■ Written request 1 ■
Translate this sentence from the software development tutorial into Spanish: "Technically speaking, SDLC is an optimization strategy."

===== Extract =====

Software Development Life Cycle Tutorial with Examples

October 19th, 2021

SDLC (Software Development Life Cycle) is a series of steps for developing, improving, and sustaining a software system. Learn more about the stages and best practices. 

Sometimes we cannot help but wonder why computer programs resemble the work of the human brain so much. Some might say this is because we are nothing but a simulation, just a mediocre science project of an average high-school student. However, the true reason is that humans created computers in the image and semblance of ourselves.

Software development is a creative process when a human being breathes life into a lifeless code, cultivates and optimizes it to become the best version of itself. In this article, we will focus on the software development life cycle as a whole and each of its phases separately.

What is the Software Development Life Cycle?

The definition of software development life cycle would be an activity aimed at achieving the highest quality in the shortest time possible with minimal effort. Technically speaking, SDLC is an optimization strategy.

===== Working data =====

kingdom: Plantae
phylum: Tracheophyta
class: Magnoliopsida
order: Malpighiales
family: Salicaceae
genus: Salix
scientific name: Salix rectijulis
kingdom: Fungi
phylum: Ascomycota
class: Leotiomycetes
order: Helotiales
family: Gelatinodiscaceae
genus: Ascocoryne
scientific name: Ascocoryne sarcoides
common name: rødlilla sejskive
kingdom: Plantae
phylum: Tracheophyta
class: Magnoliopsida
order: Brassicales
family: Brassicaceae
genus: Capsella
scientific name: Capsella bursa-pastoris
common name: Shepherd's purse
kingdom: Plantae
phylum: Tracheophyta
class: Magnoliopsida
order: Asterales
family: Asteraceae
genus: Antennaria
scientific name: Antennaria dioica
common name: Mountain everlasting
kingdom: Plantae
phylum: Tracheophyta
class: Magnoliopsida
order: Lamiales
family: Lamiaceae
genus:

=====

■ Written request 2 ■
Locate each line in the rows above that contains the word "name", and copy those lines.

■ Reply 1 ■
Técnicamente hablando, el SDLC es una estrategia de optimización.

■ Reply 2 ■
scientific name: Salix rectijulis
scientific name: Ascocoryne sarcoides
common name: rødlilla sejskive
scientific name: Capsella bursa-pastoris
common name: Shepherd's purse
scientific name: Antennaria dioica
common name: Mountain everlasting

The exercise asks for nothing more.